Cinq ans après le début de la guerre, les fronts se sont démultipliés en Syrie, rendant plus complexe encore ce conflit que la communauté internationale est incapable d’endiguer. Plus que jamais, la population est prise au piège.


© AP Photo/ Vadim Ghirda

C’était il y a quatre ans, presque jour pour jour. Les rebelles opposés au président syrien Bachar al-Assad pénétraient dans Alep pour la première fois. Il y avait alors deux camps principaux : les opposants armés, dispersés dans une myriade de groupes rarement coordonnés, et les soldats de l’armée du régime. Cinq ans plus tard, à Alep et dans le reste du nord de la Syrie, les guerres se sont superposées et les belligérants multipliés.

Au sol, l’armée syrienne a reçu le renfort du Hezbollah libanais et de combattants iraniens, irakiens et afghans. Dans les airs, les avions et les hélicoptères russes bombardent non seulement les positions rebelles mais aussi les hôpitaux, les marchés et les écoles.

[INFORMATIONS FOURNIES]
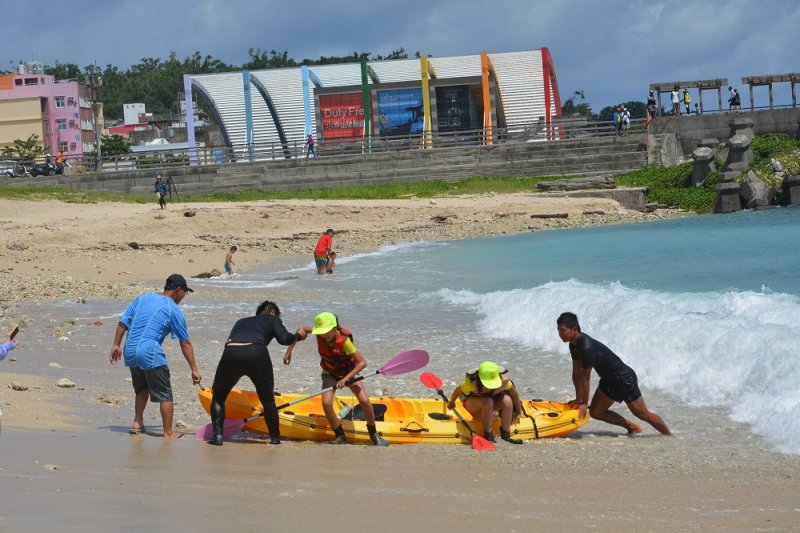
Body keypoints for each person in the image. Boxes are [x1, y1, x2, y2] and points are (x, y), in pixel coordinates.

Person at [109, 274, 201, 439]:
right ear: (178, 290)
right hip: (149, 352)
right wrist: (194, 369)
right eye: (185, 293)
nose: (184, 297)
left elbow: (124, 321)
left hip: (130, 350)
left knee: (142, 388)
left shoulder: (144, 298)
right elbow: (185, 342)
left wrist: (116, 345)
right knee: (165, 394)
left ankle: (137, 423)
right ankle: (168, 433)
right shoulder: (173, 308)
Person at [206, 300, 307, 446]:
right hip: (256, 353)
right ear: (273, 312)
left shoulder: (241, 321)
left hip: (231, 352)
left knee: (218, 397)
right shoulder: (273, 318)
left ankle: (218, 437)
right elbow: (284, 339)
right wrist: (298, 336)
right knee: (267, 401)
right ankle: (274, 439)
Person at [556, 312, 672, 437]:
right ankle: (632, 427)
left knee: (642, 413)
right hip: (609, 380)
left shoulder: (586, 347)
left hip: (623, 378)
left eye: (563, 330)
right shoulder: (573, 345)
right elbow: (576, 373)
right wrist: (579, 399)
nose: (560, 334)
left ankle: (669, 435)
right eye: (558, 330)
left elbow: (585, 377)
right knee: (596, 412)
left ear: (574, 329)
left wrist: (584, 403)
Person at [283, 312, 389, 446]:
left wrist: (345, 379)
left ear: (335, 328)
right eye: (321, 332)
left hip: (349, 372)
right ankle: (340, 435)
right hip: (330, 372)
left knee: (364, 400)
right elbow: (301, 330)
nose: (323, 335)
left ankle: (373, 433)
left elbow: (362, 362)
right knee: (326, 403)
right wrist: (289, 351)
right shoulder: (318, 333)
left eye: (326, 332)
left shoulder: (345, 342)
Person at [447, 361, 524, 444]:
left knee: (507, 400)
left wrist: (518, 411)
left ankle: (506, 435)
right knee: (488, 401)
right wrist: (452, 402)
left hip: (490, 404)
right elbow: (458, 390)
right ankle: (488, 435)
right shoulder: (471, 383)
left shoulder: (503, 381)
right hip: (472, 405)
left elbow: (515, 394)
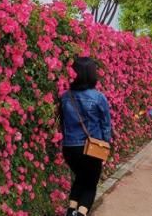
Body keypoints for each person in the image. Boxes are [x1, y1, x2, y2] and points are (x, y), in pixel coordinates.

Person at [59, 57, 113, 216]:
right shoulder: (98, 97)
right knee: (90, 185)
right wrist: (106, 146)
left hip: (69, 149)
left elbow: (62, 122)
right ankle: (81, 214)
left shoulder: (65, 96)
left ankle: (71, 212)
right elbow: (106, 125)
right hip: (91, 149)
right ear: (92, 74)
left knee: (80, 179)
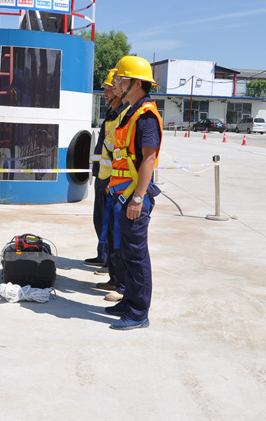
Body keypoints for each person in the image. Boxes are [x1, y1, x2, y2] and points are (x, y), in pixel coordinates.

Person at [103, 56, 163, 330]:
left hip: (134, 196)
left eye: (121, 79)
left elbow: (148, 159)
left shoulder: (145, 116)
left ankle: (139, 312)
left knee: (137, 256)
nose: (116, 83)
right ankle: (129, 300)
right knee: (127, 253)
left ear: (137, 84)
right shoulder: (130, 111)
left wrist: (138, 198)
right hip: (123, 193)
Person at [85, 70, 127, 283]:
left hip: (112, 180)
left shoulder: (122, 115)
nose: (105, 92)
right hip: (103, 176)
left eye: (108, 89)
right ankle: (104, 256)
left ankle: (112, 266)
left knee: (110, 226)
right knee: (101, 222)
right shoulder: (111, 113)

[VOS TÂCHES]
a - Répondez à ces questions sur l'extrait consacré à la guerre en Syrie :
(i) Combien d'années se sont écoulées depuis le début de la guerre ?
(ii) Dans quelle ville les rebelles sont-ils entrés pour la première fois il y a quatre ans ?
(iii) Qui est venu renforcer l'armée syrienne au sol ?
b - Recopiez sans rien changer le passage de l'extrait qui commence par les mots contenant "C’était il y" et se termine par "les belligérants multipliés.".
Servez-vous uniquement de l'extrait pour répondre.

[RÉPONSES DE L'EXERCICE]
a -
(i) Cinq ans.
(ii) Alep.
(iii) Le Hezbollah libanais et des combattants iraniens, irakiens et afghans.

b -
C’était il y a quatre ans, presque jour pour jour. Les rebelles opposés au président syrien Bachar al-Assad pénétraient dans Alep pour la première fois. Il y avait alors deux camps principaux : les opposants armés, dispersés dans une myriade de groupes rarement coordonnés, et les soldats de l’armée du régime. Cinq ans plus tard, à Alep et dans le reste du nord de la Syrie, les guerres se sont superposées et les belligérants multipliés.